The issue involves often-large bills that patients are sent for care they did not realize was outside their insurer’s network. Such bills have become increasingly common even when patients use an in-network hospital. At times, emergency room visits can lead to bills for treatment by a physician who has not agreed to participate in the network. And when care is planned in advance, such as for surgeries, patients do not always know that some medical specialists, such as anesthesiologists, can be outside a network.
The ban, to take effect at the start of 2022, will be “the biggest victory for consumers since the Affordable Care Act,” said Rep. Frank Pallone Jr. (D-N.J.), chairman of the House Energy and Commerce Committee, which approved the first unsuccessful federal legislation in mid-2019. “It’s now up to the provider and the insurance to figure this out. It’s not the consumers’ problem,” Pallone said in an interview Monday.
Buffering patients from such unexpected bills is a rare health policy issue that Democrats and Republicans have both endorsed in theory. In May 2019, President Trump urged Congress to help protect consumers from surprise bills when polls showed that health-care costs would be a dominant issue in this year’s presidential election. President-elect Joe Biden also has called for an end to the practice.
Still, repeated efforts on Capitol Hill to protect consumers have bogged down because of intense disputes among different segments of the health-care industry. “Patients have effectively been held hostage to a high-stakes battle among interest groups,” said Larry Levitt, executive vice president of the Kaiser Family Foundation, a health policy group.
Most health-care constituencies have agreed that consumers should not have to pay more than their insurer’s network rates for specific charges. The dispute has been over how to resolve the amount of the bill an insurer must pay for whatever is left over.

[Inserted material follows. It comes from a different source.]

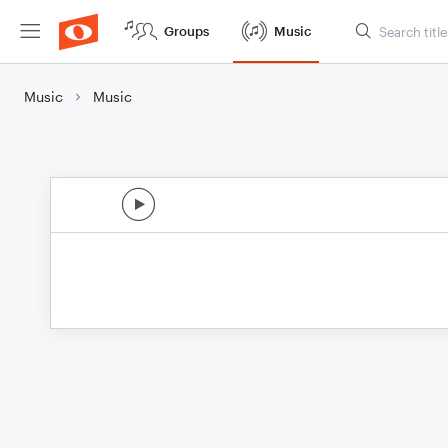
Groups
Music
Music
Music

In the end, the agreement relies on outside arbitrators, a method favored by many hospitals and other providers of care. It also is supported by private equity firms, which have bought up physicians’ practices and removed them from insurance networks. The firms have mounted an aggressive lobbying campaign to try to block any approach that would substantially inhibit what can be charged.
The other approach, which lost out in the agreement, involves resolving billing disputes through “benchmarks,” consisting of the typical price a given insurer pays for a medical service in that geographic area. Evidence suggests that this approach has led to lower payments in states where it has been tried.
House Ways and Means Committee Chairman Richard E. Neal (D-Mass.) has adamantly favored arbitration in aligning with hospitals and blocking other committees’ approaches. Neal essentially won out, with the final version, unlike the committees’ agreement, permitting providers and insurers to go before an arbitrator for any amount, with each proposing a payment level if they cannot negotiate one on their own.
The legislation does not specify who the arbitrators should be, leaving that to the Department of Health and Human Services to spell out before the ban takes effect.
The legislation says that, in deciding on a fair payment, an arbitrator must take into consideration what the local rates are for in-network care. And unlike in the committees’ agreement this month, it says an arbitrator will not be allowed to consider the rates paid by Medicare and Medicaid — large government insurance programs that often pay hospitals, doctors and others considerably less.
“This is a good solution to a serious problem,” said Tom Nickels, the American Hospital Association’s vice president for government relations and public policy. He said estimates, including one by the Congressional Budget Office, projected that benchmark approaches would lower what hospitals and physicians were paid for in-network services, as well as for the out-of-network ones at issue in surprise bills.
On the other hand, Matt Eyles, president of America’s Health Insurance Plans, said in a statement, “We remain deeply concerned that hard-working American families and business will face increased costs and higher premiums as private-equity firms exploit arbitration processes.”
Research has found that unexpected bills for out-of-network care have been an escalating problem. A large analysis of emergency department visits by a sample of patients with private insurance showed that the proportion that led to such bills had increased from 32 percent in 2010 to 43 percent by 2016.
A study this year by the Kaiser Family Foundation of millions of insurance claims found that nearly 1 in 5 emergency room visits nationwide led to at least one unexpected bill for care outside the patient’s insurance network. When an emergency room visit led to a hospital admission, about 1 patient in 6 ended up with such a bill.
The Affordable Care Act, created in 2010, took a small step toward shielding patients. The health-care law says that no matter where a patient goes to an emergency room, their insurer may not charge them a larger co-payment than if the hospital were participating in the health plan. That does not, however, prevent out-of-network hospitals from sending large bills for the amount beyond what insurance covers. Nor does it shield patients if they are admitted to the hospital.
Nine states have created their own protections from surprise medical bills, and four more have enacted ones not yet in effect. However, the state laws do not help people with health benefits from self-insured companies — most people with private coverage.
The Congressional Budget Office estimates the federal protection will save $18 billion in a decade. That money, Pallone noted, will be used to aid community health centers, to ward off smaller reimbursements to hospitals in rural and underserved urban places, and for other efforts to help people in poverty.